Bindings and Configuration
AI binding — a configuration entry in your wrangler.toml file that gives your Worker script access to the Workers AI runtime under a specific variable name, such as env.AI.
“We added an AI binding named AI to the wrangler config so every handler in the Worker can call env.AI.run() without additional setup.”
wrangler.toml — the configuration file for Cloudflare Workers projects, where you declare the Worker’s name, bindings, routes, compatibility date, and environment variables.
“The AI binding must appear in the wrangler.toml file before you run wrangler deploy, or the Worker will throw a binding not found error at runtime.”
wrangler deploy — the CLI command that builds your Worker and publishes it to Cloudflare’s network, making it live on the configured routes or workers.dev subdomain.
“After testing locally with wrangler dev, we ran wrangler deploy and the AI-powered endpoint was live in under thirty seconds.”
Running Inference
run() — the primary method on the AI binding that executes a model; you pass the model name and an input object, and it returns the model’s output asynchronously.
“We call env.AI.run() with the summarisation model and the raw article text, then return the summary as a JSON response.”
Workers AI model catalog — the list of publicly available, Cloudflare-hosted models you can reference in run() calls, covering text generation, embeddings, speech-to-text, translation, and image classification.
“We browsed the Workers AI model catalog to find a multilingual embeddings model that supports both English and Spanish input.”
inference — the process of running a trained machine learning model on new input data to produce a prediction or output; on Workers AI this happens at the edge location closest to the user.
“Inference latency dropped from 400 ms to under 80 ms after we moved the summarisation step from our origin server to a Cloudflare Worker.”
Model Types and Outputs
text generation — a category of AI tasks where the model produces human-readable text in response to a prompt; on Workers AI this uses models such as Meta’s Llama series.
“We use text generation to produce a short product description from a structured data object before storing it in the database.”
embeddings — numerical vector representations of text or other data that capture semantic meaning; models that produce embeddings are used for similarity search, clustering, and retrieval-augmented generation.
“We store user query embeddings in Cloudflare Vectorize so the search endpoint can find semantically similar documents without keyword matching.”
streaming response — a mode where the model sends tokens to the client as they are generated rather than waiting for the full output; supported by Workers AI for text generation models.
“We enabled streaming response so users see the first words of the generated answer within 200 ms instead of waiting for the entire completion.”
Rate Limits and Production Concerns
rate limit — the maximum number of AI inference requests allowed per minute or per day on a given plan; exceeding the limit causes Workers AI to return a 429 Too Many Requests error.
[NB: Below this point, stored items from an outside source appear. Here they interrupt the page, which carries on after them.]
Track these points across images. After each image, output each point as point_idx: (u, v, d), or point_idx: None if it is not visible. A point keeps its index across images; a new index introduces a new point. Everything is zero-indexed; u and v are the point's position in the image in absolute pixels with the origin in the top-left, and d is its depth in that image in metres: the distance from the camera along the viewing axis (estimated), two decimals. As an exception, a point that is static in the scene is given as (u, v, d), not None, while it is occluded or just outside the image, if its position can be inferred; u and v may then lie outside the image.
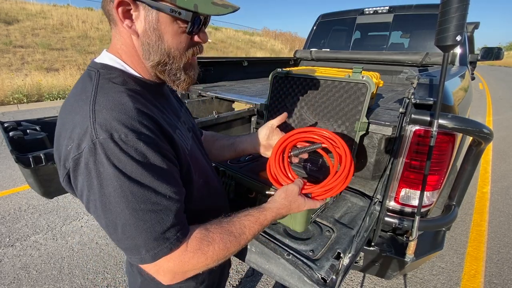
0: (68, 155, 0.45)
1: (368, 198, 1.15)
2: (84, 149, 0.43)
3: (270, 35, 25.97)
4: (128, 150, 0.44)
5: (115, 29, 0.54)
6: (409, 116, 0.97)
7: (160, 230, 0.47)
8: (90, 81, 0.51)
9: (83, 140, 0.43)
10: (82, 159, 0.43)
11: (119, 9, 0.49)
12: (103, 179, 0.43)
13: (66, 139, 0.46)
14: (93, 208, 0.46)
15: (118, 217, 0.45)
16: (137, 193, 0.45)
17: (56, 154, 0.50)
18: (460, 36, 0.73)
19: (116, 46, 0.55)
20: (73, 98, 0.50)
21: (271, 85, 1.44)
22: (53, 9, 13.60)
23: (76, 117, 0.46)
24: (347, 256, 0.80)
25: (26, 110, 6.24)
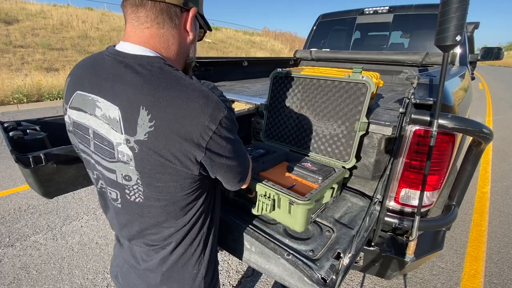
0: (206, 128, 0.52)
1: (368, 198, 1.15)
2: (223, 117, 0.54)
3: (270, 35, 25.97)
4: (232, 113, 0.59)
5: (170, 30, 0.61)
6: (409, 116, 0.97)
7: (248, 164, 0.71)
8: (172, 71, 0.56)
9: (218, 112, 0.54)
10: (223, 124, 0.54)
11: (191, 17, 0.62)
12: (234, 131, 0.59)
13: (196, 118, 0.52)
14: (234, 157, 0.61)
15: (242, 154, 0.65)
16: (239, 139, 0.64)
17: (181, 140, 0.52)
18: (460, 36, 0.73)
19: (160, 45, 0.60)
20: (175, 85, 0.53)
21: (271, 85, 1.44)
22: (53, 9, 13.60)
23: (198, 100, 0.52)
24: (347, 256, 0.80)
25: (26, 110, 6.24)
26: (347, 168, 1.16)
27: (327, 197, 1.02)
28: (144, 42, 0.58)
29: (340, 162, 1.19)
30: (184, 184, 0.60)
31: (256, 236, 0.87)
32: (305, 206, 0.84)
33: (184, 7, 0.60)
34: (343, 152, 1.19)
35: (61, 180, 0.93)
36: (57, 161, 0.87)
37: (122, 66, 0.55)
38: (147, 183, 0.58)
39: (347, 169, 1.16)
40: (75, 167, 0.95)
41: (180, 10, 0.60)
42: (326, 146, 1.25)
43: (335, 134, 1.22)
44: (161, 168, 0.55)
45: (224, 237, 0.93)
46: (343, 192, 1.20)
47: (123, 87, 0.54)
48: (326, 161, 1.23)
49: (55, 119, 1.16)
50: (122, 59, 0.56)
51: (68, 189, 0.97)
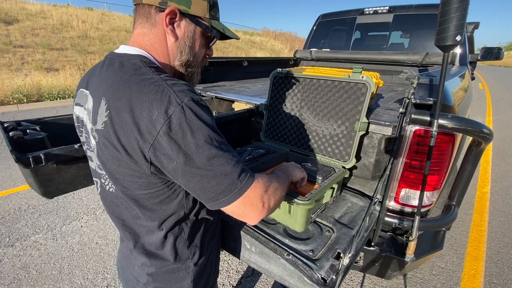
0: (155, 122, 0.49)
1: (368, 198, 1.15)
2: (174, 112, 0.50)
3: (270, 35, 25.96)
4: (204, 109, 0.54)
5: (151, 29, 0.62)
6: (409, 116, 0.97)
7: (241, 165, 0.56)
8: (141, 66, 0.57)
9: (169, 107, 0.50)
10: (174, 121, 0.49)
11: (167, 17, 0.60)
12: (195, 133, 0.51)
13: (146, 110, 0.50)
14: (192, 164, 0.52)
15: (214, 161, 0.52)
16: (219, 140, 0.54)
17: (133, 126, 0.51)
18: (460, 36, 0.73)
19: (144, 43, 0.63)
20: (136, 77, 0.54)
21: (271, 85, 1.44)
22: (53, 9, 13.60)
23: (151, 92, 0.51)
24: (347, 256, 0.80)
25: (26, 110, 6.24)
26: (347, 168, 1.16)
27: (327, 197, 1.02)
28: (134, 42, 0.63)
29: (340, 162, 1.19)
30: (140, 183, 0.58)
31: (256, 236, 0.87)
32: (305, 206, 0.84)
33: (160, 6, 0.60)
34: (343, 152, 1.19)
35: (61, 180, 0.93)
36: (57, 161, 0.87)
37: (109, 64, 0.60)
38: (109, 173, 0.61)
39: (347, 169, 1.16)
40: (75, 167, 0.95)
41: (157, 10, 0.60)
42: (326, 146, 1.25)
43: (335, 134, 1.22)
44: (115, 160, 0.56)
45: (224, 237, 0.93)
46: (343, 192, 1.20)
47: (102, 81, 0.59)
48: (326, 161, 1.23)
49: (55, 119, 1.16)
50: (112, 58, 0.61)
51: (68, 189, 0.97)
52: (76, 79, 8.37)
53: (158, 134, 0.50)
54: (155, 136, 0.50)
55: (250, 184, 0.56)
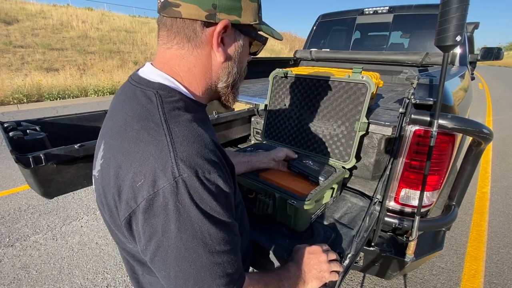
0: (135, 192, 0.39)
1: (368, 198, 1.15)
2: (163, 188, 0.38)
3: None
4: (211, 187, 0.41)
5: (193, 50, 0.49)
6: (409, 116, 0.97)
7: (231, 272, 0.44)
8: (152, 105, 0.45)
9: (160, 177, 0.38)
10: (159, 199, 0.38)
11: (219, 34, 0.48)
12: (182, 223, 0.39)
13: (132, 172, 0.40)
14: (162, 256, 0.40)
15: (193, 264, 0.40)
16: (214, 234, 0.41)
17: (112, 187, 0.43)
18: (460, 36, 0.73)
19: (180, 68, 0.51)
20: (137, 124, 0.43)
21: (271, 85, 1.44)
22: (53, 9, 13.60)
23: (149, 148, 0.40)
24: (347, 256, 0.80)
25: (26, 110, 6.24)
26: (347, 168, 1.16)
27: (327, 197, 1.02)
28: (163, 64, 0.51)
29: (340, 162, 1.19)
30: (126, 247, 0.50)
31: (256, 236, 0.87)
32: (305, 206, 0.84)
33: (208, 21, 0.47)
34: (343, 152, 1.19)
35: (61, 180, 0.93)
36: (57, 161, 0.87)
37: (126, 91, 0.52)
38: (105, 222, 0.53)
39: (347, 169, 1.16)
40: (75, 167, 0.95)
41: (203, 26, 0.48)
42: (326, 146, 1.25)
43: (335, 134, 1.22)
44: (104, 214, 0.49)
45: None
46: (343, 192, 1.20)
47: (110, 115, 0.51)
48: (326, 161, 1.23)
49: (55, 119, 1.16)
50: (134, 84, 0.51)
51: (68, 189, 0.97)
52: (76, 79, 8.37)
53: (137, 208, 0.39)
54: (133, 209, 0.40)
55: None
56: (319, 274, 0.65)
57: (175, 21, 0.48)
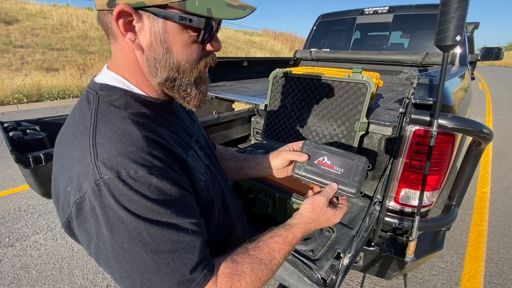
0: (67, 198, 0.39)
1: (368, 198, 1.15)
2: (87, 192, 0.37)
3: (270, 35, 25.97)
4: (140, 188, 0.38)
5: (115, 43, 0.47)
6: (409, 116, 0.97)
7: (185, 272, 0.41)
8: (89, 106, 0.45)
9: (84, 181, 0.37)
10: (86, 203, 0.38)
11: (120, 21, 0.42)
12: (113, 225, 0.37)
13: (64, 178, 0.40)
14: (104, 259, 0.40)
15: (135, 265, 0.39)
16: (155, 234, 0.39)
17: (53, 194, 0.44)
18: (460, 36, 0.73)
19: (117, 63, 0.49)
20: (71, 129, 0.44)
21: (271, 85, 1.44)
22: (53, 9, 13.60)
23: (75, 153, 0.40)
24: (347, 256, 0.80)
25: (26, 110, 6.24)
26: (347, 168, 1.16)
27: (327, 197, 1.02)
28: (112, 61, 0.51)
29: (340, 162, 1.19)
30: None
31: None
32: (305, 206, 0.84)
33: (110, 8, 0.43)
34: (343, 152, 1.19)
35: (61, 180, 0.93)
36: (57, 161, 0.87)
37: (79, 101, 0.50)
38: None
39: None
40: (75, 167, 0.95)
41: (109, 15, 0.44)
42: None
43: (335, 134, 1.22)
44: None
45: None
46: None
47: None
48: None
49: (55, 119, 1.16)
50: (86, 89, 0.51)
51: (68, 189, 0.97)
52: (76, 79, 8.37)
53: (72, 212, 0.39)
54: (68, 213, 0.40)
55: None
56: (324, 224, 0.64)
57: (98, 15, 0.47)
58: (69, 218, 0.40)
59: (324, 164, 0.67)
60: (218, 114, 1.50)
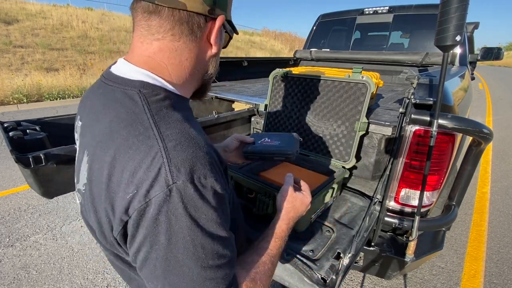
0: (128, 204, 0.37)
1: (368, 198, 1.15)
2: (155, 197, 0.36)
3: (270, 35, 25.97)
4: (207, 194, 0.38)
5: (189, 43, 0.48)
6: (409, 116, 0.97)
7: (224, 285, 0.41)
8: (137, 106, 0.42)
9: (153, 186, 0.36)
10: (150, 209, 0.36)
11: (216, 28, 0.49)
12: (173, 234, 0.36)
13: (123, 184, 0.37)
14: (150, 268, 0.39)
15: (182, 278, 0.38)
16: (208, 248, 0.39)
17: (107, 203, 0.40)
18: (460, 36, 0.74)
19: (170, 61, 0.48)
20: (124, 130, 0.40)
21: (271, 85, 1.44)
22: (53, 9, 13.60)
23: (139, 156, 0.37)
24: (347, 256, 0.80)
25: (26, 110, 6.24)
26: (347, 168, 1.16)
27: (327, 197, 1.02)
28: (146, 58, 0.47)
29: (340, 162, 1.19)
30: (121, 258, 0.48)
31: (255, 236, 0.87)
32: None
33: (210, 15, 0.48)
34: (343, 152, 1.19)
35: (61, 180, 0.93)
36: (57, 161, 0.87)
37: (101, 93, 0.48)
38: (95, 237, 0.49)
39: (347, 169, 1.16)
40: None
41: (205, 20, 0.48)
42: (326, 146, 1.25)
43: (335, 134, 1.22)
44: (95, 230, 0.46)
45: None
46: (343, 192, 1.20)
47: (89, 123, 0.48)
48: (326, 161, 1.23)
49: (55, 119, 1.16)
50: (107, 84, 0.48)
51: (68, 189, 0.97)
52: (76, 79, 8.37)
53: (130, 219, 0.37)
54: (126, 222, 0.38)
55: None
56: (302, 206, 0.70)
57: (175, 12, 0.45)
58: (126, 225, 0.38)
59: (265, 142, 0.87)
60: (218, 114, 1.50)
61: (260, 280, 0.50)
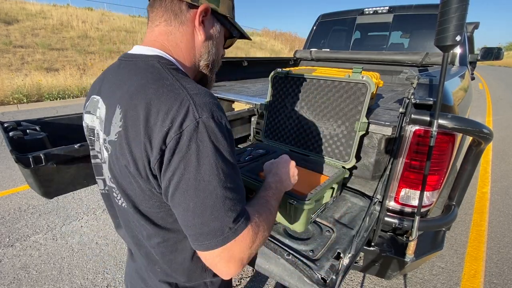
0: (165, 135, 0.45)
1: (368, 198, 1.15)
2: (187, 127, 0.44)
3: (270, 35, 25.96)
4: (223, 130, 0.48)
5: (179, 27, 0.57)
6: (409, 116, 0.97)
7: (239, 209, 0.49)
8: (160, 70, 0.52)
9: (185, 120, 0.45)
10: (184, 137, 0.44)
11: (201, 14, 0.57)
12: (201, 157, 0.45)
13: (160, 121, 0.45)
14: (184, 188, 0.46)
15: (211, 195, 0.46)
16: (227, 172, 0.47)
17: (145, 140, 0.46)
18: (460, 36, 0.73)
19: (169, 43, 0.58)
20: (154, 84, 0.49)
21: (271, 85, 1.44)
22: (53, 9, 13.60)
23: (170, 100, 0.46)
24: (347, 256, 0.80)
25: (26, 110, 6.24)
26: (347, 168, 1.16)
27: (327, 197, 1.02)
28: (153, 41, 0.58)
29: (340, 162, 1.19)
30: (152, 203, 0.53)
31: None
32: (305, 206, 0.84)
33: (192, 3, 0.56)
34: (343, 152, 1.19)
35: (61, 180, 0.93)
36: (57, 161, 0.87)
37: (123, 67, 0.56)
38: (120, 188, 0.55)
39: (347, 169, 1.16)
40: (75, 167, 0.95)
41: (188, 6, 0.56)
42: (326, 146, 1.25)
43: (335, 134, 1.22)
44: (126, 175, 0.51)
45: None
46: (343, 192, 1.20)
47: (116, 87, 0.55)
48: (326, 161, 1.23)
49: (55, 119, 1.16)
50: (126, 60, 0.57)
51: (68, 189, 0.97)
52: (76, 79, 8.37)
53: (166, 148, 0.45)
54: (164, 150, 0.45)
55: (239, 232, 0.48)
56: (293, 177, 0.78)
57: (163, 1, 0.56)
58: (163, 153, 0.45)
59: None
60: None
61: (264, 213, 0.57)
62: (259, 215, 0.55)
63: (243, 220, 0.49)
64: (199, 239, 0.48)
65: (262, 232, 0.54)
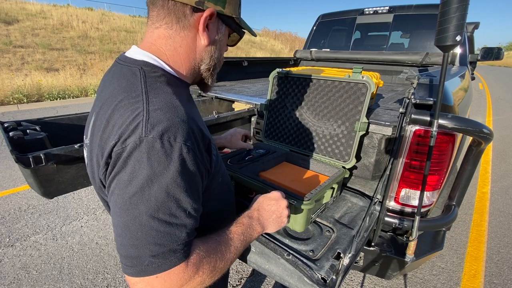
0: (111, 148, 0.44)
1: (368, 198, 1.15)
2: (130, 144, 0.43)
3: (270, 35, 25.96)
4: (173, 154, 0.44)
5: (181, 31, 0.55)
6: (409, 116, 0.97)
7: (169, 245, 0.45)
8: (136, 79, 0.51)
9: (130, 136, 0.43)
10: (124, 153, 0.43)
11: (205, 19, 0.54)
12: (134, 177, 0.43)
13: (112, 134, 0.45)
14: (113, 203, 0.45)
15: (133, 220, 0.43)
16: (161, 201, 0.43)
17: (99, 150, 0.48)
18: (460, 36, 0.73)
19: (166, 47, 0.56)
20: (121, 95, 0.49)
21: (271, 85, 1.44)
22: (53, 9, 13.60)
23: (127, 114, 0.45)
24: (347, 256, 0.80)
25: (26, 110, 6.24)
26: (347, 168, 1.16)
27: (327, 197, 1.02)
28: (150, 44, 0.56)
29: (340, 162, 1.19)
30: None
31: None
32: (305, 206, 0.84)
33: (197, 6, 0.53)
34: (343, 152, 1.19)
35: (61, 180, 0.93)
36: (57, 161, 0.87)
37: (113, 70, 0.57)
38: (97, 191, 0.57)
39: (347, 169, 1.16)
40: (75, 167, 0.95)
41: (192, 10, 0.54)
42: (326, 146, 1.25)
43: (335, 134, 1.22)
44: (93, 179, 0.54)
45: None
46: (343, 192, 1.20)
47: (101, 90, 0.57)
48: (326, 161, 1.23)
49: (55, 119, 1.16)
50: (118, 62, 0.57)
51: (68, 189, 0.97)
52: (76, 79, 8.37)
53: (111, 161, 0.45)
54: (108, 163, 0.46)
55: (164, 269, 0.44)
56: (279, 219, 0.72)
57: (166, 2, 0.53)
58: (107, 166, 0.46)
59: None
60: (218, 114, 1.50)
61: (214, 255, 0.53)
62: (207, 256, 0.51)
63: (174, 258, 0.45)
64: (121, 259, 0.46)
65: (201, 277, 0.49)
“We hit the rate limit during load testing, so we added a caching layer to serve repeated queries from KV Storage instead of calling the model each time.”
neurons — the billing unit Cloudflare uses for Workers AI; each model run consumes a certain number of neurons depending on the model size and input length.
“Switching from the large language model to a smaller, task-specific model reduced our neuron consumption by roughly 60 percent for the same workload.”
gateway — Cloudflare AI Gateway, an optional proxy layer you can route AI requests through to gain logging, caching, rate limiting, and cost analytics across multiple AI providers.
“We routed all Workers AI calls through AI Gateway so the team can see a dashboard of inference costs and error rates without instrumenting the Worker code manually.”
Practice
Create a minimal Cloudflare Worker with an AI binding in wrangler.toml. Call env.AI.run() with a text generation model and a short prompt, then return the result as a plain text response. Describe in English what the AI binding does and why you need it before you can call run().